45. 1988 Duke

Record: 28-7, 9-5 (3rd place)
ACC Tournament: Won
NCAA Tournament: Lost in national semfinal
Final AP Ranking: 5
All-ACC Players: Danny Ferry (ACC POY)
All-Americans: Danny Ferry (2nd)

Duke, as everyone knows, went to five consecutive Final Fours in the late 80s / early 90s, culminating with the national championship teams of 1991 and 1992. That run started with this team.

Looking back at those teams, they weren’t as dominant as I remembered. Apart from the 1992 team, none of them was a favorite to reach the Final Four. None was a #1 seed. They were ranked 5th, 9th, 15th, and 6th respectively in the final AP polls.

In light of that, it makes their run that much more impressive. This 1988 team was a good example. They were very good, ranked in the Top 10 all season, but they lost three straight tough road games in late February and wound up third in the ACC standings behind Carolina and NC State. As it happened, those were the very teams that Duke had to face to win the ACC Tournament. The semifinal against NC State, who had swept the regular season matchups, was a nail-biter that came down to some missed free throws in the last few minutes by the Wolfpack and a lob into Charles Shackleford that was mishandled on the last possession.

In the final, the tables were turned in the sense that Duke had swept the Tar Heels in the regular season. The predictable narrative was how hard it is to beat a good team three times (is there any evidence for that, by the way?). It was an ugly, defensive kind of game, as tournament championship games often are, but the Blue Devils held on.

The pivotal moment in the NCAA Tournament was the regional final against Temple. The Owls came into the game with a 32-1 record, ranked #1 in the country, and winners of 18 straight. The Atlantic 10 at the time was what we would think of as a mid-major league. Temple hadn’t played a lot of top teams, but when they had, they fared well: a one-point loss at UNLV, a 12-point win over Villanova, and most impressive of all, a 17-point blowout of North Carolina in Chapel Hill.

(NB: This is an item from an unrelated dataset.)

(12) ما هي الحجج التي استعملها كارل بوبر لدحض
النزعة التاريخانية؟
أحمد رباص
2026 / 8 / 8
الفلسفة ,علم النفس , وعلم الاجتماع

Both teams shot poorly in the first half. Duke trailed 31-25 early in the second half, but over the next 12 minutes or so, Temple went on one of the worst scoring droughts you ever saw. Danny Ferry, Kevin Strickland, and Quin Snyder got it going offensively. By the six-minute mark, the Blue Devils led 50-35, and the game was effectively over. Duke dominated the game defensively, harrying All-American freshman Mark Macon into a dismal 6-29 shooting performance.

In the national semifinal, they ran out of steam. They didn’t shoot well, and they had no answer for Danny Manning, who was on his way to one of the all-time great NCAA Tournament performances.

This wasn’t one of those Duke teams like 1999-2002 or 2019 that had a superabundance of talent all over the floor. Yes, Ferry is an all-time great, and Strickland was a good player who probably should have been second-team All-ACC over Jeff Lebo. Beyond that, Robert Brickey was the only other double-figure scorer, and that just barely. But they had quality supporting players in Snyder, John Smith, Phil Henderson, Alaa Abdelnaby, Greg Koubek, and defensive wizard Billy King. And a pretty good coach.